## Work instructions:
All of the material below is to be repeated exactly.

## Extracted data:
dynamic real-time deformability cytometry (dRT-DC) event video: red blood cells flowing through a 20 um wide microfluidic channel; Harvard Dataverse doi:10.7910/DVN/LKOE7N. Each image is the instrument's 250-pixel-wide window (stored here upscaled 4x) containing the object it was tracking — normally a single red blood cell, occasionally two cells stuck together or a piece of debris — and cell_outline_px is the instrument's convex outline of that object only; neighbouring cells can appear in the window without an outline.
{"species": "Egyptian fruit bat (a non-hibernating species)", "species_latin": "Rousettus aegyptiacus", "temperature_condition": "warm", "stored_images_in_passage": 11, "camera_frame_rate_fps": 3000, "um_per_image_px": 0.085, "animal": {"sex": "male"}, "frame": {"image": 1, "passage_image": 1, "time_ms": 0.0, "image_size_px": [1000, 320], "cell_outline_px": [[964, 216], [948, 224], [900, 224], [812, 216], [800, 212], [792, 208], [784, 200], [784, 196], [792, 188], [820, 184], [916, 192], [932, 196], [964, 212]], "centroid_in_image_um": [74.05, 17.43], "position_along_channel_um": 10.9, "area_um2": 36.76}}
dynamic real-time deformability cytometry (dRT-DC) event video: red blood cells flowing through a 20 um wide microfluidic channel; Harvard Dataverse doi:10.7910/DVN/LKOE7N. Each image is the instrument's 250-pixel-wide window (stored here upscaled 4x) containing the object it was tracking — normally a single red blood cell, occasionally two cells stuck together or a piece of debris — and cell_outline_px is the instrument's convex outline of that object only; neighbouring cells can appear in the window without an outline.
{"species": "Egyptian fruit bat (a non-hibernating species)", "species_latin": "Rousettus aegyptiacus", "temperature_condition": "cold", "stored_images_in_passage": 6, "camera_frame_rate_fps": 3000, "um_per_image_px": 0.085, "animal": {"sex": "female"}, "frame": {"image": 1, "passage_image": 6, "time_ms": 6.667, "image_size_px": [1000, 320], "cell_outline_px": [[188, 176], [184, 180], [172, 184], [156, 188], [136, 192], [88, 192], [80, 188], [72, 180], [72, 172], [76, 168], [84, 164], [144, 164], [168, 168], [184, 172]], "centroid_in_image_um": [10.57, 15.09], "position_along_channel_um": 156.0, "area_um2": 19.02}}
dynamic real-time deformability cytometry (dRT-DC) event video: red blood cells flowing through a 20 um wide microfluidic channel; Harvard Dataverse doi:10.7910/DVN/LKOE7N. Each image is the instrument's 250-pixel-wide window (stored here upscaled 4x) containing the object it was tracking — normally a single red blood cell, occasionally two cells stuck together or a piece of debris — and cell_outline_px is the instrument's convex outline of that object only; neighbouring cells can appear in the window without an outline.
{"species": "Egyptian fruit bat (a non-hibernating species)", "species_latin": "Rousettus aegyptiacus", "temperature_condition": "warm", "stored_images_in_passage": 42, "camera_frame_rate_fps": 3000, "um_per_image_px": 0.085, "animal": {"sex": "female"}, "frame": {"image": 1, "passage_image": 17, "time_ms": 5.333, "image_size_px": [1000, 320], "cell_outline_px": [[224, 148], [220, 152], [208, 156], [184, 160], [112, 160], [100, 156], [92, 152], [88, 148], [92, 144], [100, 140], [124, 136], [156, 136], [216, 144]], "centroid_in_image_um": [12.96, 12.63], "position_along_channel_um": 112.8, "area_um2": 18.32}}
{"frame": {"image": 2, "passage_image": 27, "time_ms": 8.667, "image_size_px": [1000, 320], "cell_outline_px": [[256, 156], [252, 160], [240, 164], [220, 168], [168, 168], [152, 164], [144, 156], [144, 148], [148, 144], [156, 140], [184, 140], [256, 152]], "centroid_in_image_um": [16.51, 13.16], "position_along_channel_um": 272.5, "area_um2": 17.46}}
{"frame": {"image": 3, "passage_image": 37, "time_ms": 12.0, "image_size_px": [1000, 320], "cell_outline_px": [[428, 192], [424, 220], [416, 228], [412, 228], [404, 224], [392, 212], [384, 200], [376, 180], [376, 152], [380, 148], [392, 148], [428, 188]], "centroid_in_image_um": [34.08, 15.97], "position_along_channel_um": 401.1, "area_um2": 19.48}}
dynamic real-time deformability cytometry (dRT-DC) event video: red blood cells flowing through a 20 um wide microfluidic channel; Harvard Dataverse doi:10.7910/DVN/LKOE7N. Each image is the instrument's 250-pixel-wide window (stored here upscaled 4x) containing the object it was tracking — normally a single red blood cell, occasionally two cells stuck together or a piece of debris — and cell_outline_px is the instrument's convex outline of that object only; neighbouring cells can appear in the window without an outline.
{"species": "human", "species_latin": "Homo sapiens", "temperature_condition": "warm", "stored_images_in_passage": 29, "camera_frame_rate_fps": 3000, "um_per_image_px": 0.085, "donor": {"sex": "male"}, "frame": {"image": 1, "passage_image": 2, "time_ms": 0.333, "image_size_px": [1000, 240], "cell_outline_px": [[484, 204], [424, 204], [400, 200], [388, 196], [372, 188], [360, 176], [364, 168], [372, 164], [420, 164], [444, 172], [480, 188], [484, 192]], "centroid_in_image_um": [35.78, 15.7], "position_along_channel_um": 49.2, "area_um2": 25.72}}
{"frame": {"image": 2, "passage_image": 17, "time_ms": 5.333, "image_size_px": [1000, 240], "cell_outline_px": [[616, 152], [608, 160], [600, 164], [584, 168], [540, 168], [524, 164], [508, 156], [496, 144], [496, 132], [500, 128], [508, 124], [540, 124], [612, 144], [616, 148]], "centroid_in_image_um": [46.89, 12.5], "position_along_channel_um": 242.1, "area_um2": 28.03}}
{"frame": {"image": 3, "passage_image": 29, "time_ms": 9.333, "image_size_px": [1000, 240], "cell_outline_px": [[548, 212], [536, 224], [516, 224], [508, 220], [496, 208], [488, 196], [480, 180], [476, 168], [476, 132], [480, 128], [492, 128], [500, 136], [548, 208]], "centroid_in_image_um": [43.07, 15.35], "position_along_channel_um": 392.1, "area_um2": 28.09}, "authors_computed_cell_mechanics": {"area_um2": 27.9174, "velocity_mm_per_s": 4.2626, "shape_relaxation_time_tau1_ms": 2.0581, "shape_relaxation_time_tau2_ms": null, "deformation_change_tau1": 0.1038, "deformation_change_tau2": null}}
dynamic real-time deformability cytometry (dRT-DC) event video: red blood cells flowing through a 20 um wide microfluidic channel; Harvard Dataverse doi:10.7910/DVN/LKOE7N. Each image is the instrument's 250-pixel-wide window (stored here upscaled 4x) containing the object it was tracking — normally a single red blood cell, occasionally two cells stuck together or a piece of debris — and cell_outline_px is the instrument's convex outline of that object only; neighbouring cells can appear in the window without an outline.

## Expected output:
dynamic real-time deformability cytometry (dRT-DC) event video: red blood cells flowing through a 20 um wide microfluidic channel; Harvard Dataverse doi:10.7910/DVN/LKOE7N. Each image is the instrument's 250-pixel-wide window (stored here upscaled 4x) containing the object it was tracking — normally a single red blood cell, occasionally two cells stuck together or a piece of debris — and cell_outline_px is the instrument's convex outline of that object only; neighbouring cells can appear in the window without an outline.
{"species": "Egyptian fruit bat (a non-hibernating species)", "species_latin": "Rousettus aegyptiacus", "temperature_condition": "warm", "stored_images_in_passage": 11, "camera_frame_rate_fps": 3000, "um_per_image_px": 0.085, "animal": {"sex": "male"}, "frame": {"image": 1, "passage_image": 1, "time_ms": 0.0, "image_size_px": [1000, 320], "cell_outline_px": [[964, 216], [948, 224], [900, 224], [812, 216], [800, 212], [792, 208], [784, 200], [784, 196], [792, 188], [820, 184], [916, 192], [932, 196], [964, 212]], "centroid_in_image_um": [74.05, 17.43], "position_along_channel_um": 10.9, "area_um2": 36.76}}
dynamic real-time deformability cytometry (dRT-DC) event video: red blood cells flowing through a 20 um wide microfluidic channel; Harvard Dataverse doi:10.7910/DVN/LKOE7N. Each image is the instrument's 250-pixel-wide window (stored here upscaled 4x) containing the object it was tracking — normally a single red blood cell, occasionally two cells stuck together or a piece of debris — and cell_outline_px is the instrument's convex outline of that object only; neighbouring cells can appear in the window without an outline.
{"species": "Egyptian fruit bat (a non-hibernating species)", "species_latin": "Rousettus aegyptiacus", "temperature_condition": "cold", "stored_images_in_passage": 6, "camera_frame_rate_fps": 3000, "um_per_image_px": 0.085, "animal": {"sex": "female"}, "frame": {"image": 1, "passage_image": 6, "time_ms": 6.667, "image_size_px": [1000, 320], "cell_outline_px": [[188, 176], [184, 180], [172, 184], [156, 188], [136, 192], [88, 192], [80, 188], [72, 180], [72, 172], [76, 168], [84, 164], [144, 164], [168, 168], [184, 172]], "centroid_in_image_um": [10.57, 15.09], "position_along_channel_um": 156.0, "area_um2": 19.02}}
dynamic real-time deformability cytometry (dRT-DC) event video: red blood cells flowing through a 20 um wide microfluidic channel; Harvard Dataverse doi:10.7910/DVN/LKOE7N. Each image is the instrument's 250-pixel-wide window (stored here upscaled 4x) containing the object it was tracking — normally a single red blood cell, occasionally two cells stuck together or a piece of debris — and cell_outline_px is the instrument's convex outline of that object only; neighbouring cells can appear in the window without an outline.
{"species": "Egyptian fruit bat (a non-hibernating species)", "species_latin": "Rousettus aegyptiacus", "temperature_condition": "warm", "stored_images_in_passage": 42, "camera_frame_rate_fps": 3000, "um_per_image_px": 0.085, "animal": {"sex": "female"}, "frame": {"image": 1, "passage_image": 17, "time_ms": 5.333, "image_size_px": [1000, 320], "cell_outline_px": [[224, 148], [220, 152], [208, 156], [184, 160], [112, 160], [100, 156], [92, 152], [88, 148], [92, 144], [100, 140], [124, 136], [156, 136], [216, 144]], "centroid_in_image_um": [12.96, 12.63], "position_along_channel_um": 112.8, "area_um2": 18.32}}
{"frame": {"image": 2, "passage_image": 27, "time_ms": 8.667, "image_size_px": [1000, 320], "cell_outline_px": [[256, 156], [252, 160], [240, 164], [220, 168], [168, 168], [152, 164], [144, 156], [144, 148], [148, 144], [156, 140], [184, 140], [256, 152]], "centroid_in_image_um": [16.51, 13.16], "position_along_channel_um": 272.5, "area_um2": 17.46}}
{"frame": {"image": 3, "passage_image": 37, "time_ms": 12.0, "image_size_px": [1000, 320], "cell_outline_px": [[428, 192], [424, 220], [416, 228], [412, 228], [404, 224], [392, 212], [384, 200], [376, 180], [376, 152], [380, 148], [392, 148], [428, 188]], "centroid_in_image_um": [34.08, 15.97], "position_along_channel_um": 401.1, "area_um2": 19.48}}
dynamic real-time deformability cytometry (dRT-DC) event video: red blood cells flowing through a 20 um wide microfluidic channel; Harvard Dataverse doi:10.7910/DVN/LKOE7N. Each image is the instrument's 250-pixel-wide window (stored here upscaled 4x) containing the object it was tracking — normally a single red blood cell, occasionally two cells stuck together or a piece of debris — and cell_outline_px is the instrument's convex outline of that object only; neighbouring cells can appear in the window without an outline.
{"species": "human", "species_latin": "Homo sapiens", "temperature_condition": "warm", "stored_images_in_passage": 29, "camera_frame_rate_fps": 3000, "um_per_image_px": 0.085, "donor": {"sex": "male"}, "frame": {"image": 1, "passage_image": 2, "time_ms": 0.333, "image_size_px": [1000, 240], "cell_outline_px": [[484, 204], [424, 204], [400, 200], [388, 196], [372, 188], [360, 176], [364, 168], [372, 164], [420, 164], [444, 172], [480, 188], [484, 192]], "centroid_in_image_um": [35.78, 15.7], "position_along_channel_um": 49.2, "area_um2": 25.72}}
{"frame": {"image": 2, "passage_image": 17, "time_ms": 5.333, "image_size_px": [1000, 240], "cell_outline_px": [[616, 152], [608, 160], [600, 164], [584, 168], [540, 168], [524, 164], [508, 156], [496, 144], [496, 132], [500, 128], [508, 124], [540, 124], [612, 144], [616, 148]], "centroid_in_image_um": [46.89, 12.5], "position_along_channel_um": 242.1, "area_um2": 28.03}}
{"frame": {"image": 3, "passage_image": 29, "time_ms": 9.333, "image_size_px": [1000, 240], "cell_outline_px": [[548, 212], [536, 224], [516, 224], [508, 220], [496, 208], [488, 196], [480, 180], [476, 168], [476, 132], [480, 128], [492, 128], [500, 136], [548, 208]], "centroid_in_image_um": [43.07, 15.35], "position_along_channel_um": 392.1, "area_um2": 28.09}, "authors_computed_cell_mechanics": {"area_um2": 27.9174, "velocity_mm_per_s": 4.2626, "shape_relaxation_time_tau1_ms": 2.0581, "shape_relaxation_time_tau2_ms": null, "deformation_change_tau1": 0.1038, "deformation_change_tau2": null}}
dynamic real-time deformability cytometry (dRT-DC) event video: red blood cells flowing through a 20 um wide microfluidic channel; Harvard Dataverse doi:10.7910/DVN/LKOE7N. Each image is the instrument's 250-pixel-wide window (stored here upscaled 4x) containing the object it was tracking — normally a single red blood cell, occasionally two cells stuck together or a piece of debris — and cell_outline_px is the instrument's convex outline of that object only; neighbouring cells can appear in the window without an outline.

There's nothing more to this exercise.